A Look Behind The Lens


Meghan Reilly, Staff Writer

When I first started taking pictures, I had no clue that it’d become such a habit. I thought I was only capturing people, places, and things I found pretty so that I could go back and look at them whenever I wanted.

But as I got older and began to see more of the world, I found pretty people, places, and things everywhere I went. I also became more observant of things going on around me, and found amazing pictures in places I wouldn’t traditionally expect.

My interest in photography first sparked in 2014 when I went on vacation to Montauk. In my opinion, summer is the best time of year to go out on photoshoots.

All the flowers are in bloom, it stays lighter out longer, and everything is gold. The beach can be visited without the risk of freezing, and the beach is unarguably one of the best places to take pictures.

In Montauk, I took pictures of everything I wanted to remember about the trip. The pictures ranged from the ocean to flowers and long stretches of road in the town. I was only 12 at the time, so the pictures are way too bright and a bit oversaturated, but I still love them. They help me see how much I’ve improved in the last four years.

After the trip to Montauk, I began to take pictures around Westhampton Beach. Most of my early pictures are of nature, particularly sunsets; and most of the pictures I have as of recent are of sunsets as well. Sunsets are my favorite thing to photograph, particularly when the sky turns pink. The ocean is a close second, and buildings and other places around a city are third.

I soon realized that whenever I took pictures of the sky, ocean, or whatever else I found pretty wherever I was, it was also so that I would remember what I was doing when I stumbled upon something that appealed to my eyes.  I also wanted to remember the people I was with. Even though they usually aren’t featured in the photos I take, I somewhat relive fragments of that day and remember the faces and voices of those people whenever I look back at them.

I’m the kind of person who loves to hold onto memories, both good and bad. They make me feel a certain way; a way I just can’t put into words. That’s why I take pictures. And while the pictures still don’t put my feelings into words, they can make it pretty clear as to how I was feeling when I took them. Bright colors and happy scenes indicate happiness, while photos of overcast skies or photos edited with a black and white filter usually connote the opposite.

My grandmother also loved photography, and she was the only other person in my family who possessed the skill. I hadn’t really known about this until after she passed away in May of 2016, and ever since then, every picture I have taken is in her honor. My grandmother and I were really close, and I knew that continuing to pursue photography could be a way that I can continue to feel close with her even though she isn’t here anymore.
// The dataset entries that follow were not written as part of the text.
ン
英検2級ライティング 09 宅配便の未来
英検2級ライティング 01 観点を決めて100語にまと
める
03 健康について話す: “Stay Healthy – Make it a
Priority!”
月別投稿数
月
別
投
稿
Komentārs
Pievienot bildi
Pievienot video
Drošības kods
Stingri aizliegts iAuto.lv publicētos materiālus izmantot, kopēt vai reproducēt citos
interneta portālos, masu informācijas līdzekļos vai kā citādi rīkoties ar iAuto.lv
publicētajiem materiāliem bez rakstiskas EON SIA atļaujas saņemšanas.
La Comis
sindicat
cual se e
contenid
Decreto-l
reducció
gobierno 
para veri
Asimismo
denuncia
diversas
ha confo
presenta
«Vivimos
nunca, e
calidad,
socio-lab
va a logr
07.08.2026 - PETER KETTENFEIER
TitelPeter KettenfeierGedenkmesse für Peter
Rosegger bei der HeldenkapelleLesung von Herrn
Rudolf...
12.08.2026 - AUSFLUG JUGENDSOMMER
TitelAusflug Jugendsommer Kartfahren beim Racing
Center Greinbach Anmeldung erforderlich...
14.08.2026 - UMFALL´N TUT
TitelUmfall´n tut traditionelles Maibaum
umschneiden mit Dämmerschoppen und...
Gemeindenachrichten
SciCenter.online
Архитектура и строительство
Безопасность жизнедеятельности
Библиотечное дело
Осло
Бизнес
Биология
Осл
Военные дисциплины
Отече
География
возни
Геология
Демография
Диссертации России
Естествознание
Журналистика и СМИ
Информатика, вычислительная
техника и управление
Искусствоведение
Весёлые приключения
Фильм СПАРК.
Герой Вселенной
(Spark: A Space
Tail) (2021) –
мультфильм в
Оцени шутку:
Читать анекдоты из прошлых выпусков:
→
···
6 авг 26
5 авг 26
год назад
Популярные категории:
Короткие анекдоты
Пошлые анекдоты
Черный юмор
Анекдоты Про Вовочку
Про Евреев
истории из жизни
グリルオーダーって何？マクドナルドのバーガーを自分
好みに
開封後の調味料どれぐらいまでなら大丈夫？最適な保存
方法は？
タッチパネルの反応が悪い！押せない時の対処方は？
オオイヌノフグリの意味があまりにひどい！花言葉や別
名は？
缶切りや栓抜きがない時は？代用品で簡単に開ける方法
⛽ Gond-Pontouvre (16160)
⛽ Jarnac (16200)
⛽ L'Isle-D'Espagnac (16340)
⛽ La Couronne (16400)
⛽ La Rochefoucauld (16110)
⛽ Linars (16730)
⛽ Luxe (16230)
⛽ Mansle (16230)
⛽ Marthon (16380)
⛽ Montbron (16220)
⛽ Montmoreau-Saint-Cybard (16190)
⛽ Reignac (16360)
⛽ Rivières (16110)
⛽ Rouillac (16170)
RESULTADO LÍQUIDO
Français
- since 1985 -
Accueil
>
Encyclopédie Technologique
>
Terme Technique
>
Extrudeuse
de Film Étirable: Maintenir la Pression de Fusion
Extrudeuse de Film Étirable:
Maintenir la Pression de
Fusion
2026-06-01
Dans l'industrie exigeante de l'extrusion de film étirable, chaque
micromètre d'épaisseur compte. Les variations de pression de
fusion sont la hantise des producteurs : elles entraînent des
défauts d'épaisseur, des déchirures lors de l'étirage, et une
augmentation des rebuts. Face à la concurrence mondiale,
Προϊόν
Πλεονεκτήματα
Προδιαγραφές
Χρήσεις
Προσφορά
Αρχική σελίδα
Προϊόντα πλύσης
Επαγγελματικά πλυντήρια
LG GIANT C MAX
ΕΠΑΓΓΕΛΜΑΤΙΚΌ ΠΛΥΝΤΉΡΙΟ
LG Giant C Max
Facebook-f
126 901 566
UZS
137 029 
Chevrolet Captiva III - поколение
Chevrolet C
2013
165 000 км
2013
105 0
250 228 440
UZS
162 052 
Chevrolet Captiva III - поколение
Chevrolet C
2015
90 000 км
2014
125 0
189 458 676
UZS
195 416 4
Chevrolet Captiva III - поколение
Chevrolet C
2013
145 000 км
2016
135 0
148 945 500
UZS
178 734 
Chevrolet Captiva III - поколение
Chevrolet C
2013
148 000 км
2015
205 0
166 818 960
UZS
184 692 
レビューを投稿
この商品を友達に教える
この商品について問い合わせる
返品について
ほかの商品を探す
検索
In the future, I want to be able to travel the world and take pictures of things that I’ve never seen before. Some places I want to visit include Arizona, Australia, California, France, Greece, Hawaii, Indonesia, Italy, New Mexico, New Zealand, Nevada, Portugal, and Utah.

You don’t really need a professional camera to get into photography. I began with an iPhone 5, and with just a simple camera that almost everyone has in their back pocket I was able to capture some pretty amazing images. But after a while, I realized that if I wanted to keep improving and refining my skill, I had to get a real camera. So, for Christmas, I got a Nikon D3400; and now, I can really get started.